▶ _EXERCISE BRIEF_:
Transcribe the lines below exactly. No image belongs in the transcription.

━━━━━ STUDY MATERIAL

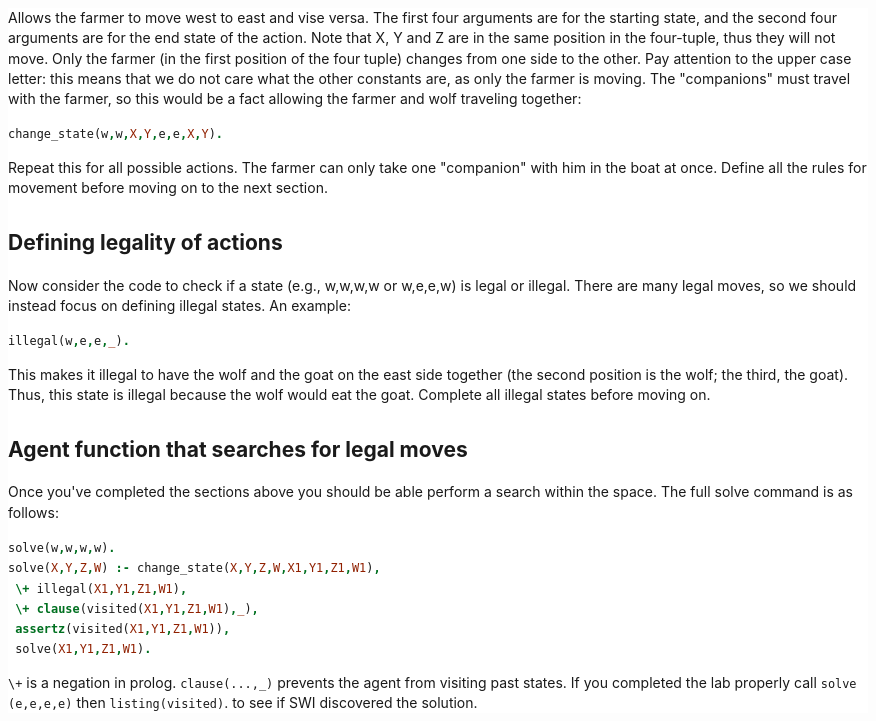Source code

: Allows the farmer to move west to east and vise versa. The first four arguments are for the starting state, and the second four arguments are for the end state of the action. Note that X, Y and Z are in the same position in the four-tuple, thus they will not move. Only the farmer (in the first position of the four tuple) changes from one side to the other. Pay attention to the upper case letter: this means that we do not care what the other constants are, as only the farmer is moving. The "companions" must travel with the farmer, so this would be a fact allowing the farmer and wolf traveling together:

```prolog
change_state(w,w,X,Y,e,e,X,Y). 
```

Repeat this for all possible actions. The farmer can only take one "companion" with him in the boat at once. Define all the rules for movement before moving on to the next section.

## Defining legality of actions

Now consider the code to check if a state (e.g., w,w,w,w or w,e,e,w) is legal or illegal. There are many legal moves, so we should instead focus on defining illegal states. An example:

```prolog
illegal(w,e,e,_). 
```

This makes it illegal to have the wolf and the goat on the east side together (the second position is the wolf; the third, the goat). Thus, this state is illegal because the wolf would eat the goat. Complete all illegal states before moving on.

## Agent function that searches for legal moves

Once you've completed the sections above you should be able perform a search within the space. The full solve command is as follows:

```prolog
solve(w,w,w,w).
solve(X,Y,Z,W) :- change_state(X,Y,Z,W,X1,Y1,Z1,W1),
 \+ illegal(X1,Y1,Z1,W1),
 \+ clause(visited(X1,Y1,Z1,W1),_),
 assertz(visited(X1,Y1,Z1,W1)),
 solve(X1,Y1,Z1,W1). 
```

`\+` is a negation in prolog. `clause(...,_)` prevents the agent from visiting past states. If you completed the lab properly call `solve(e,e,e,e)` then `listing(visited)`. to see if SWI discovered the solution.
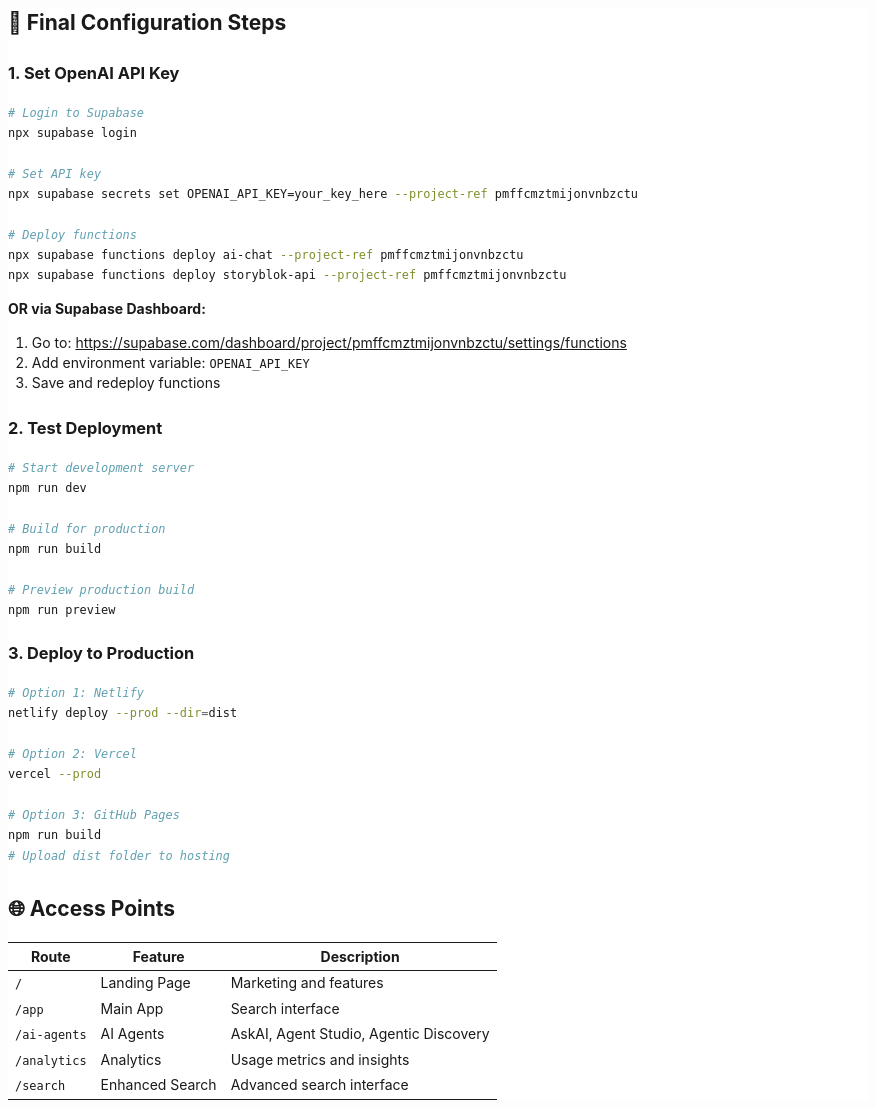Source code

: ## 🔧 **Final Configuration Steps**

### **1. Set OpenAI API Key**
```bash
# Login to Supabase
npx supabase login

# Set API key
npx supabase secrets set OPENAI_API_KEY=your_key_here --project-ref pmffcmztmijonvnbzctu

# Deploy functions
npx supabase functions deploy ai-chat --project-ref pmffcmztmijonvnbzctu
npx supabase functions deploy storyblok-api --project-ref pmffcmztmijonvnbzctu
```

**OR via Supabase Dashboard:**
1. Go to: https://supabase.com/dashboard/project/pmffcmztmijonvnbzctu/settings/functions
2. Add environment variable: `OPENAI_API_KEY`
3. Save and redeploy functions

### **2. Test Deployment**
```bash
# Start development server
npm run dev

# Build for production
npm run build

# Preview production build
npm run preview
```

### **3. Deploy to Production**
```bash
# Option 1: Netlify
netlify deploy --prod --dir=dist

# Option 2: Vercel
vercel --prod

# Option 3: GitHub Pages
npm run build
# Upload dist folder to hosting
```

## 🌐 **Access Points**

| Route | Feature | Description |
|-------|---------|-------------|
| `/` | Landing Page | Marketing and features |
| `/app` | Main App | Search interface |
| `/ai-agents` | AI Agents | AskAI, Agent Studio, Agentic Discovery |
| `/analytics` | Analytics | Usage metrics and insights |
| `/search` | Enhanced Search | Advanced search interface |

━━━━━━━━━━

▶ _RESPONSE TO THE EXERCISE_:
Source code

: Allows the farmer to move west to east and vise versa. The first four arguments are for the starting state, and the second four arguments are for the end state of the action. Note that X, Y and Z are in the same position in the four-tuple, thus they will not move. Only the farmer (in the first position of the four tuple) changes from one side to the other. Pay attention to the upper case letter: this means that we do not care what the other constants are, as only the farmer is moving. The "companions" must travel with the farmer, so this would be a fact allowing the farmer and wolf traveling together:

```prolog
change_state(w,w,X,Y,e,e,X,Y). 
```

Repeat this for all possible actions. The farmer can only take one "companion" with him in the boat at once. Define all the rules for movement before moving on to the next section.

## Defining legality of actions

Now consider the code to check if a state (e.g., w,w,w,w or w,e,e,w) is legal or illegal. There are many legal moves, so we should instead focus on defining illegal states. An example:

```prolog
illegal(w,e,e,_). 
```

This makes it illegal to have the wolf and the goat on the east side together (the second position is the wolf; the third, the goat). Thus, this state is illegal because the wolf would eat the goat. Complete all illegal states before moving on.

## Agent function that searches for legal moves

Once you've completed the sections above you should be able perform a search within the space. The full solve command is as follows:

```prolog
solve(w,w,w,w).
solve(X,Y,Z,W) :- change_state(X,Y,Z,W,X1,Y1,Z1,W1),
 \+ illegal(X1,Y1,Z1,W1),
 \+ clause(visited(X1,Y1,Z1,W1),_),
 assertz(visited(X1,Y1,Z1,W1)),
 solve(X1,Y1,Z1,W1). 
```

`\+` is a negation in prolog. `clause(...,_)` prevents the agent from visiting past states. If you completed the lab properly call `solve(e,e,e,e)` then `listing(visited)`. to see if SWI discovered the solution.
Source code

: ## 🔧 **Final Configuration Steps**

### **1. Set OpenAI API Key**
```bash
# Login to Supabase
npx supabase login

# Set API key
npx supabase secrets set OPENAI_API_KEY=your_key_here --project-ref pmffcmztmijonvnbzctu

# Deploy functions
npx supabase functions deploy ai-chat --project-ref pmffcmztmijonvnbzctu
npx supabase functions deploy storyblok-api --project-ref pmffcmztmijonvnbzctu
```

**OR via Supabase Dashboard:**
1. Go to: https://supabase.com/dashboard/project/pmffcmztmijonvnbzctu/settings/functions
2. Add environment variable: `OPENAI_API_KEY`
3. Save and redeploy functions

### **2. Test Deployment**
```bash
# Start development server
npm run dev

# Build for production
npm run build

# Preview production build
npm run preview
```

### **3. Deploy to Production**
```bash
# Option 1: Netlify
netlify deploy --prod --dir=dist

# Option 2: Vercel
vercel --prod

# Option 3: GitHub Pages
npm run build
# Upload dist folder to hosting
```

## 🌐 **Access Points**

| Route | Feature | Description |
|-------|---------|-------------|
| `/` | Landing Page | Marketing and features |
| `/app` | Main App | Search interface |
| `/ai-agents` | AI Agents | AskAI, Agent Studio, Agentic Discovery |
| `/analytics` | Analytics | Usage metrics and insights |
| `/search` | Enhanced Search | Advanced search interface |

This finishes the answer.